■ **Texte**:
....
Cour d’appel de Saint-Denis, le 30 juin 2025, n°22/00316

La cour d’appel de Saint-Denis, par un arrêt du 30 juin 2025, apporte une précision notable sur l’articulation entre la procédure de partage judiciaire et la recevabilité des demandes nouvelles en appel. Le litige s’inscrit dans le cadre d’une succession ouverte en 1966 et 1970, les époux défunts ayant laissé huit enfants héritiers, dont certains sont eux-mêmes décédés au cours de l’instance, transmettant leurs droits à leurs propres descendants.

Les faits à l’origine du contentieux concernent un bien immobilier indivis situé à la Réunion. Par assignation du 12 septembre 2012, plusieurs cohéritiers ont sollicité l’ouverture des opérations de comptes, liquidation et partage de la succession. Un jugement du 20 août 2014 avait ordonné ces opérations et désigné un notaire. Ce dernier a dressé un procès-verbal de difficultés le 23 février 2018, mentionnant deux contestations : l’évaluation du bien immobilier et le montant de l’indemnité d’occupation. Le tribunal judiciaire de Saint-Denis, par jugement du 26 octobre 2021, a prononcé la licitation aux enchères publiques du bien et fixé l’indemnité d’occupation à 24 000 euros. L’un des cohéritiers a interjeté appel. Son décès en cours d’instance a conduit ses propres héritiers à intervenir volontairement. Ces derniers ont alors formé, pour la première fois devant la cour, une demande d’attribution préférentielle du bien indivis.

La question de droit soumise à la cour était double : une demande d’attribution préférentielle formée pour la première fois en appel est-elle recevable lorsqu’elle n’a pas été mentionnée au procès-verbal de difficultés établi par le notaire ? Par ailleurs, comment s’articulent les règles de preuve applicables aux créances d’un indivisaire contre l’indivision au titre d’améliorations et de charges acquittées ?
....
■ **Données extraites**:
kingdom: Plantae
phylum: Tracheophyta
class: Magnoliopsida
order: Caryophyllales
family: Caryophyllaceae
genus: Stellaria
....
■ **Travail demandé**:
D'après le texte sur l'arrêt de la cour d'appel de Saint-Denis, quelles sont les deux contestations mentionnées dans le procès-verbal de difficultés dressé par le notaire ?

■ **Réponse proposée**:
L'évaluation du bien immobilier et le montant de l'indemnité d'occupation.